Exercise prompt: Copy out the listing exactly.

Record extracts:
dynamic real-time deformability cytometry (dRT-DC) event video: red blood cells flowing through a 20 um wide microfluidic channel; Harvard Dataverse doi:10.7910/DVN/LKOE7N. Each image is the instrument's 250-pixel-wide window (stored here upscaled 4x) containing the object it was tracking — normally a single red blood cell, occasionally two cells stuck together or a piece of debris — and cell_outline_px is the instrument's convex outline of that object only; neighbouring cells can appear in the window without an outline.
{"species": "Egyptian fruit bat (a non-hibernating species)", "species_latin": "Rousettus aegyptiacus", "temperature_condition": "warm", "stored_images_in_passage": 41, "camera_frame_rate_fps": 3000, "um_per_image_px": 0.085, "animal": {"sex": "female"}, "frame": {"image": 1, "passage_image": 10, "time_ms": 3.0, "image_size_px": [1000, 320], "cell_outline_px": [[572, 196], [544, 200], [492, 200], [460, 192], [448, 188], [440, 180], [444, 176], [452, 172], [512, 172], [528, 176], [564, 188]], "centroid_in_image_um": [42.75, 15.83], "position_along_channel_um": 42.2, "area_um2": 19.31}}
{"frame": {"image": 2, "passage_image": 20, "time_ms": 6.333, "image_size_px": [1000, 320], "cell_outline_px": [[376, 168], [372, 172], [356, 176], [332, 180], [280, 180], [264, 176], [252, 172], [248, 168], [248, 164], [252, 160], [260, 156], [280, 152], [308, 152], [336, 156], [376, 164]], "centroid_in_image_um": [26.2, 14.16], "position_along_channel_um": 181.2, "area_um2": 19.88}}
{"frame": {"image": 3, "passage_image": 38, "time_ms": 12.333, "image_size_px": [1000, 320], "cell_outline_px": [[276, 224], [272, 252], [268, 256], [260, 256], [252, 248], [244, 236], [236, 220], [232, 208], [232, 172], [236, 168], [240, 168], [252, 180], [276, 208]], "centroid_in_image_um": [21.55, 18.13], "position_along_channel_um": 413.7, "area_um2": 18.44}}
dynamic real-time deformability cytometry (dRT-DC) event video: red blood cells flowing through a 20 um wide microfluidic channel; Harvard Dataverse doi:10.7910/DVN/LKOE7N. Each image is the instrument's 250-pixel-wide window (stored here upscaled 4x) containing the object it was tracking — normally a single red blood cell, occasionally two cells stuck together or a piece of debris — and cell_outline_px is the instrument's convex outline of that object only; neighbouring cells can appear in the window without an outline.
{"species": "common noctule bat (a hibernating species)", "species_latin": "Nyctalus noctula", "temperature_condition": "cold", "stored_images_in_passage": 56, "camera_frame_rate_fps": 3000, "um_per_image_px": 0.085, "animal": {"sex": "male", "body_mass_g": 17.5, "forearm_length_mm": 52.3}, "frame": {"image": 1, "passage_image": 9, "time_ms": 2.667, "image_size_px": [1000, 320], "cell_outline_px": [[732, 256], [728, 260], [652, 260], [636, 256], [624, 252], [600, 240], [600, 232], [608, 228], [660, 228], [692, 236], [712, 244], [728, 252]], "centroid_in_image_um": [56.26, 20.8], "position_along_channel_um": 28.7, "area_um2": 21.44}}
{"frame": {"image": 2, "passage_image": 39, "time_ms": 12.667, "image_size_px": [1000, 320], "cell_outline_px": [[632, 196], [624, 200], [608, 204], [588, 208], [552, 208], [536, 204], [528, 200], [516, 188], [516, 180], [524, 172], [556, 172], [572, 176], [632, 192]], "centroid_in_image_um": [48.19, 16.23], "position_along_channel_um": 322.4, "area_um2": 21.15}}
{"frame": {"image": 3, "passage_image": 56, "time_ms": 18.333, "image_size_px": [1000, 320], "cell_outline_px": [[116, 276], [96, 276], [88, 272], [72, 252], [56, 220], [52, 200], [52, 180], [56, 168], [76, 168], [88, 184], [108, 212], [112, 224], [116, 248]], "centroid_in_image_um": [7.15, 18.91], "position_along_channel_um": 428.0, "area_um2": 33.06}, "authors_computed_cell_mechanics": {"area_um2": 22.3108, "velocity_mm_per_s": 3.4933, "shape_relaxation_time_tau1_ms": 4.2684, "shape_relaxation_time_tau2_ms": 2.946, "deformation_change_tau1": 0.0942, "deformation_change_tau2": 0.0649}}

Task output:
dynamic real-time deformability cytometry (dRT-DC) event video: red blood cells flowing through a 20 um wide microfluidic channel; Harvard Dataverse doi:10.7910/DVN/LKOE7N. Each image is the instrument's 250-pixel-wide window (stored here upscaled 4x) containing the object it was tracking — normally a single red blood cell, occasionally two cells stuck together or a piece of debris — and cell_outline_px is the instrument's convex outline of that object only; neighbouring cells can appear in the window without an outline.
{"species": "Egyptian fruit bat (a non-hibernating species)", "species_latin": "Rousettus aegyptiacus", "temperature_condition": "warm", "stored_images_in_passage": 41, "camera_frame_rate_fps": 3000, "um_per_image_px": 0.085, "animal": {"sex": "female"}, "frame": {"image": 1, "passage_image": 10, "time_ms": 3.0, "image_size_px": [1000, 320], "cell_outline_px": [[572, 196], [544, 200], [492, 200], [460, 192], [448, 188], [440, 180], [444, 176], [452, 172], [512, 172], [528, 176], [564, 188]], "centroid_in_image_um": [42.75, 15.83], "position_along_channel_um": 42.2, "area_um2": 19.31}}
{"frame": {"image": 2, "passage_image": 20, "time_ms": 6.333, "image_size_px": [1000, 320], "cell_outline_px": [[376, 168], [372, 172], [356, 176], [332, 180], [280, 180], [264, 176], [252, 172], [248, 168], [248, 164], [252, 160], [260, 156], [280, 152], [308, 152], [336, 156], [376, 164]], "centroid_in_image_um": [26.2, 14.16], "position_along_channel_um": 181.2, "area_um2": 19.88}}
{"frame": {"image": 3, "passage_image": 38, "time_ms": 12.333, "image_size_px": [1000, 320], "cell_outline_px": [[276, 224], [272, 252], [268, 256], [260, 256], [252, 248], [244, 236], [236, 220], [232, 208], [232, 172], [236, 168], [240, 168], [252, 180], [276, 208]], "centroid_in_image_um": [21.55, 18.13], "position_along_channel_um": 413.7, "area_um2": 18.44}}
dynamic real-time deformability cytometry (dRT-DC) event video: red blood cells flowing through a 20 um wide microfluidic channel; Harvard Dataverse doi:10.7910/DVN/LKOE7N. Each image is the instrument's 250-pixel-wide window (stored here upscaled 4x) containing the object it was tracking — normally a single red blood cell, occasionally two cells stuck together or a piece of debris — and cell_outline_px is the instrument's convex outline of that object only; neighbouring cells can appear in the window without an outline.
{"species": "common noctule bat (a hibernating species)", "species_latin": "Nyctalus noctula", "temperature_condition": "cold", "stored_images_in_passage": 56, "camera_frame_rate_fps": 3000, "um_per_image_px": 0.085, "animal": {"sex": "male", "body_mass_g": 17.5, "forearm_length_mm": 52.3}, "frame": {"image": 1, "passage_image": 9, "time_ms": 2.667, "image_size_px": [1000, 320], "cell_outline_px": [[732, 256], [728, 260], [652, 260], [636, 256], [624, 252], [600, 240], [600, 232], [608, 228], [660, 228], [692, 236], [712, 244], [728, 252]], "centroid_in_image_um": [56.26, 20.8], "position_along_channel_um": 28.7, "area_um2": 21.44}}
{"frame": {"image": 2, "passage_image": 39, "time_ms": 12.667, "image_size_px": [1000, 320], "cell_outline_px": [[632, 196], [624, 200], [608, 204], [588, 208], [552, 208], [536, 204], [528, 200], [516, 188], [516, 180], [524, 172], [556, 172], [572, 176], [632, 192]], "centroid_in_image_um": [48.19, 16.23], "position_along_channel_um": 322.4, "area_um2": 21.15}}
{"frame": {"image": 3, "passage_image": 56, "time_ms": 18.333, "image_size_px": [1000, 320], "cell_outline_px": [[116, 276], [96, 276], [88, 272], [72, 252], [56, 220], [52, 200], [52, 180], [56, 168], [76, 168], [88, 184], [108, 212], [112, 224], [116, 248]], "centroid_in_image_um": [7.15, 18.91], "position_along_channel_um": 428.0, "area_um2": 33.06}, "authors_computed_cell_mechanics": {"area_um2": 22.3108, "velocity_mm_per_s": 3.4933, "shape_relaxation_time_tau1_ms": 4.2684, "shape_relaxation_time_tau2_ms": 2.946, "deformation_change_tau1": 0.0942, "deformation_change_tau2": 0.0649}}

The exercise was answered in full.